Congrats to Curtis for making the unpopular assertion that looks and surface appearances do matter. Although this strip doesn’t really seem to have any context to speak of (it’s not like Curtis and his dad were talking about the way those “rap” “artists” dress or anything), it’s good to see someone bucking against the PC “it’s what’s on the inside that counts” orthodoxy.

By the way, I’m pretty sure the fact that the elder Wilkins is drinking out of that prissy little teacup means that he’s on the “down low.”

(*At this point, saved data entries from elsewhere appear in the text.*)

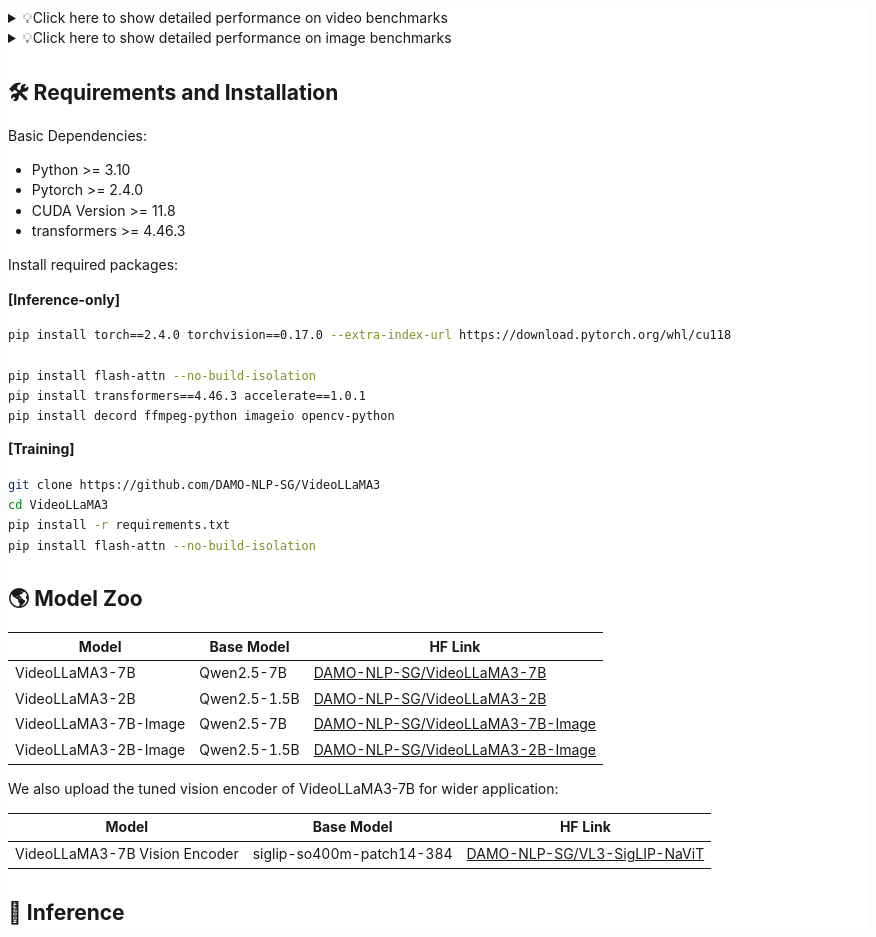 <details><summary>💡Click here to show detailed performance on video benchmarks</summary></details>

<details><summary>💡Click here to show detailed performance on image benchmarks</summary></details>

## 🛠️ Requirements and Installation

Basic Dependencies:

* Python >= 3.10
* Pytorch >= 2.4.0
* CUDA Version >= 11.8
* transformers >= 4.46.3

Install required packages:

**[Inference-only]**

```bash
pip install torch==2.4.0 torchvision==0.17.0 --extra-index-url https://download.pytorch.org/whl/cu118

pip install flash-attn --no-build-isolation
pip install transformers==4.46.3 accelerate==1.0.1
pip install decord ffmpeg-python imageio opencv-python
```

**[Training]**

```bash
git clone https://github.com/DAMO-NLP-SG/VideoLLaMA3
cd VideoLLaMA3
pip install -r requirements.txt
pip install flash-attn --no-build-isolation
```

## :earth_americas: Model Zoo

| Model                | Base Model   | HF Link                                                      |
| -------------------- | ------------ | ------------------------------------------------------------ |
| VideoLLaMA3-7B       | Qwen2.5-7B   | [DAMO-NLP-SG/VideoLLaMA3-7B](https://huggingface.co/DAMO-NLP-SG/VideoLLaMA3-7B) |
| VideoLLaMA3-2B       | Qwen2.5-1.5B | [DAMO-NLP-SG/VideoLLaMA3-2B](https://huggingface.co/DAMO-NLP-SG/VideoLLaMA3-2B) |
| VideoLLaMA3-7B-Image | Qwen2.5-7B   | [DAMO-NLP-SG/VideoLLaMA3-7B-Image](https://huggingface.co/DAMO-NLP-SG/VideoLLaMA3-7B-Image) |
| VideoLLaMA3-2B-Image | Qwen2.5-1.5B | [DAMO-NLP-SG/VideoLLaMA3-2B-Image](https://huggingface.co/DAMO-NLP-SG/VideoLLaMA3-2B-Image) |

We also upload the tuned vision encoder of VideoLLaMA3-7B for wider application:

| Model                         | Base Model                | HF Link                                                      |
| ----------------------------- | ------------------------- | ------------------------------------------------------------ |
| VideoLLaMA3-7B Vision Encoder | siglip-so400m-patch14-384 | [DAMO-NLP-SG/VL3-SigLIP-NaViT](https://huggingface.co/DAMO-NLP-SG/VL3-SigLIP-NaViT) |

## 🤖 Inference

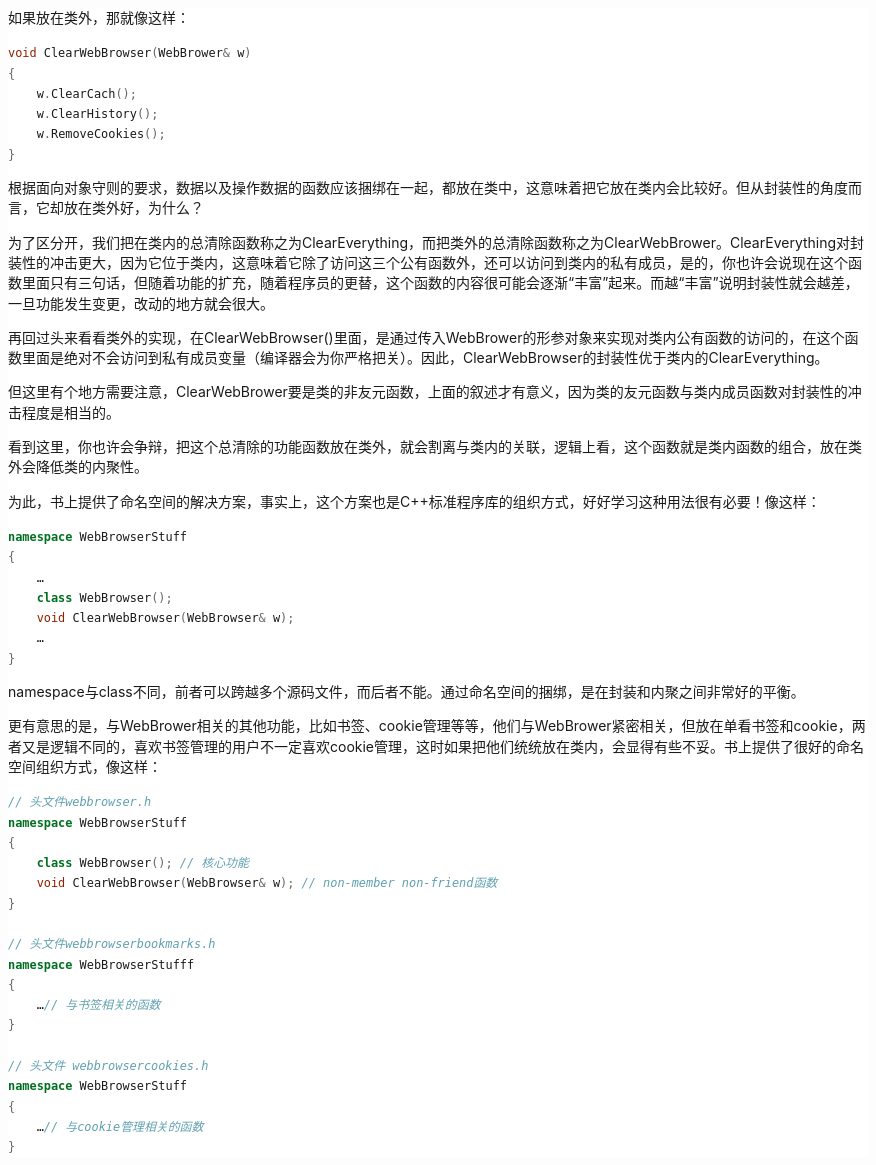 如果放在类外，那就像这样：

```C++
void ClearWebBrowser(WebBrower& w)
{
    w.ClearCach();
    w.ClearHistory();
    w.RemoveCookies();
}
```

根据面向对象守则的要求，数据以及操作数据的函数应该捆绑在一起，都放在类中，这意味着把它放在类内会比较好。但从封装性的角度而言，它却放在类外好，为什么？

为了区分开，我们把在类内的总清除函数称之为ClearEverything，而把类外的总清除函数称之为ClearWebBrower。ClearEverything对封装性的冲击更大，因为它位于类内，这意味着它除了访问这三个公有函数外，还可以访问到类内的私有成员，是的，你也许会说现在这个函数里面只有三句话，但随着功能的扩充，随着程序员的更替，这个函数的内容很可能会逐渐“丰富”起来。而越“丰富”说明封装性就会越差，一旦功能发生变更，改动的地方就会很大。

再回过头来看看类外的实现，在ClearWebBrowser()里面，是通过传入WebBrower的形参对象来实现对类内公有函数的访问的，在这个函数里面是绝对不会访问到私有成员变量（编译器会为你严格把关）。因此，ClearWebBrowser的封装性优于类内的ClearEverything。

但这里有个地方需要注意，ClearWebBrower要是类的非友元函数，上面的叙述才有意义，因为类的友元函数与类内成员函数对封装性的冲击程度是相当的。

看到这里，你也许会争辩，把这个总清除的功能函数放在类外，就会割离与类内的关联，逻辑上看，这个函数就是类内函数的组合，放在类外会降低类的内聚性。

为此，书上提供了命名空间的解决方案，事实上，这个方案也是C++标准程序库的组织方式，好好学习这种用法很有必要！像这样：

```C++
namespace WebBrowserStuff
{
    …
    class WebBrowser();
    void ClearWebBrowser(WebBrowser& w);
    …
}
```

namespace与class不同，前者可以跨越多个源码文件，而后者不能。通过命名空间的捆绑，是在封装和内聚之间非常好的平衡。

更有意思的是，与WebBrower相关的其他功能，比如书签、cookie管理等等，他们与WebBrower紧密相关，但放在单看书签和cookie，两者又是逻辑不同的，喜欢书签管理的用户不一定喜欢cookie管理，这时如果把他们统统放在类内，会显得有些不妥。书上提供了很好的命名空间组织方式，像这样：

```C++
// 头文件webbrowser.h
namespace WebBrowserStuff
{
    class WebBrowser(); // 核心功能
    void ClearWebBrowser(WebBrowser& w); // non-member non-friend函数
}

// 头文件webbrowserbookmarks.h
namespace WebBrowserStufff
{
    …// 与书签相关的函数
}

// 头文件 webbrowsercookies.h
namespace WebBrowserStuff
{
    …// 与cookie管理相关的函数
}
```
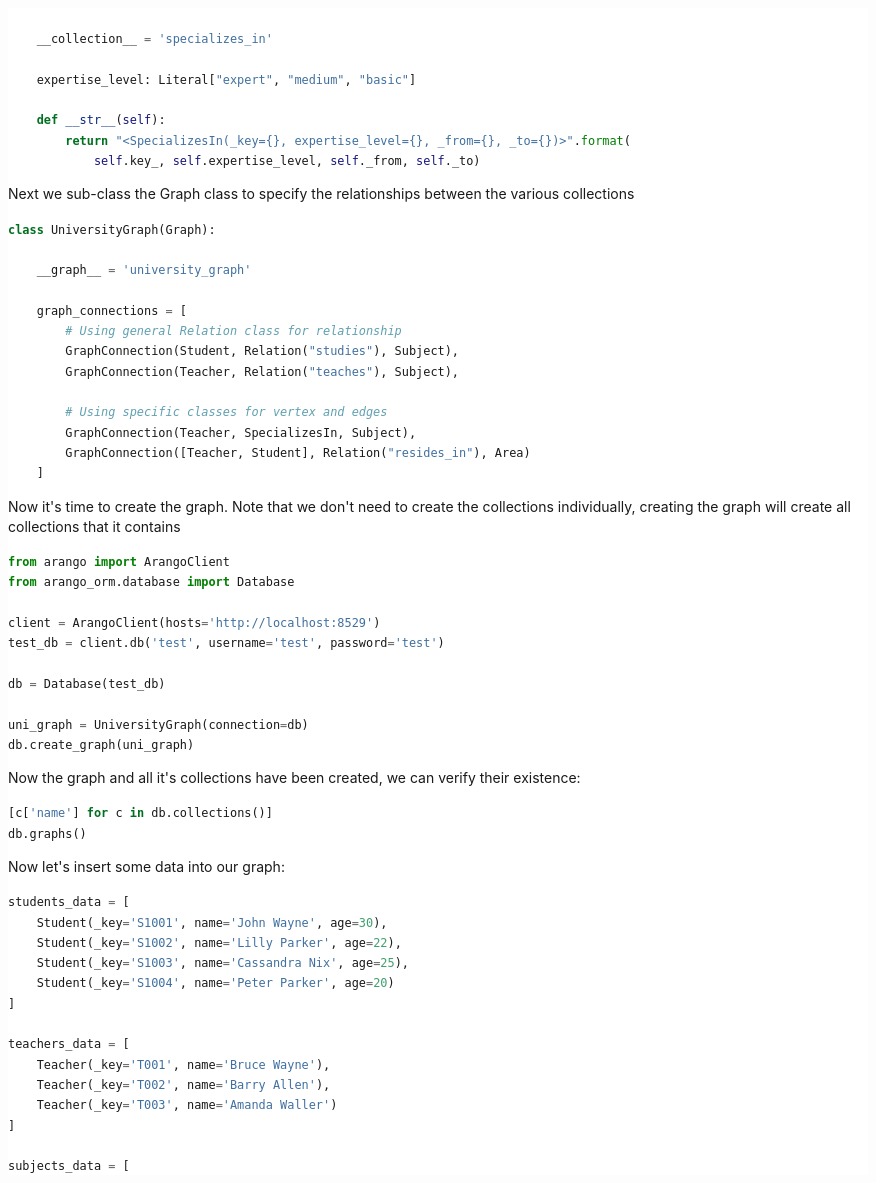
 ```python

    __collection__ = 'specializes_in'

    expertise_level: Literal["expert", "medium", "basic"]

    def __str__(self):
        return "<SpecializesIn(_key={}, expertise_level={}, _from={}, _to={})>".format(
            self.key_, self.expertise_level, self._from, self._to)
```

Next we sub-class the Graph class to specify the relationships between the various collections

```python
class UniversityGraph(Graph):

    __graph__ = 'university_graph'

    graph_connections = [
        # Using general Relation class for relationship
        GraphConnection(Student, Relation("studies"), Subject),
        GraphConnection(Teacher, Relation("teaches"), Subject),

        # Using specific classes for vertex and edges
        GraphConnection(Teacher, SpecializesIn, Subject),
        GraphConnection([Teacher, Student], Relation("resides_in"), Area)
    ]
```

Now it's time to create the graph. Note that we don't need to create the collections individually, creating the graph will create all collections that it contains

```python
from arango import ArangoClient
from arango_orm.database import Database

client = ArangoClient(hosts='http://localhost:8529')
test_db = client.db('test', username='test', password='test')

db = Database(test_db)

uni_graph = UniversityGraph(connection=db)
db.create_graph(uni_graph)
```

Now the graph and all it's collections have been created, we can verify their existence:

```python
[c['name'] for c in db.collections()]
db.graphs()
```

Now let's insert some data into our graph:

```python
students_data = [
    Student(_key='S1001', name='John Wayne', age=30),
    Student(_key='S1002', name='Lilly Parker', age=22),
    Student(_key='S1003', name='Cassandra Nix', age=25),
    Student(_key='S1004', name='Peter Parker', age=20)
]

teachers_data = [
    Teacher(_key='T001', name='Bruce Wayne'),
    Teacher(_key='T002', name='Barry Allen'),
    Teacher(_key='T003', name='Amanda Waller')
]

subjects_data = [
```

Update: I can’t believe I almost let slip this opportunity to link to faithful reader Maughta’s blog, Judge a Book by its Cover. Basically, what I do to comics, she does to the covers of paperback novels.

Blondie, 4/21/07

I’ve never given a lot of thought to where exactly it is that the Bumsteads live. I guess I’ve always had the idea that it was somewhere suburban and bucolic. But now that I know that nighttime in their neighborhood is ruled by roaming, unfenced packs of hungry, semi-feral dogs, I might have to rethink some of my assumptions.

Mark Trail, 4/21/07

Wait … Mark returned to the inside of his beehive (note the freaky honeycomb wall design) and just left Dan and Sally “in the hands of” the private employees of a private company, who lack the power to detain or arrest? Does he think they’re just going to patiently wait there for their fate after the horror of being found out by the great Mark Trail?

Actually, they probably will. When Mark Trail punches you, you stay punched.

Mary Worth, 4/21/07

A few people have complained that I didn’t mention Mary Worth this week; this is because I found her dinner with Vera to be crushingly boring (yes, I realize that this is how normal people react to any arbitrarily chosen five days of this strip, but still). This opinion was solidified by the fact that Vera revealed essentially nothing, not even in her thought balloons, so I have no idea what exactly Mary’s so excited about in panel three. The only thing the introverted Ms. Shields mentioned that caught Mary’s attention was that she had a nanny as a girl, so I’m assuming that Mary now thinks that she must be rich and plans on murdering her and stealing her hidden gold.

I’m pretty sure that the dude wandering by in the hallway is Wilbur Weston, desperate for strip time, wearing a baseball hat and a fake mustache.

Crankshaft, 4/21/07

I think I might actually like Crankshaft the strip (if not Crankshaft the person) better if he actually did start clubbing people to death. With an iron bludgeon shaped like a human hand. He’d start with with people who talk out of turn during Garden Club. So watch yourself, ladies.

Unrelated Pibgorn update: Brooke McEldowney has started a LiveJournal blog which will keep you posted on the strip’s new home, once it finds one. There’s an interesting discussion of the editorial back and forth with his previous syndicate, and, in executive summary, the new Pibgorn’s gonna be filthy.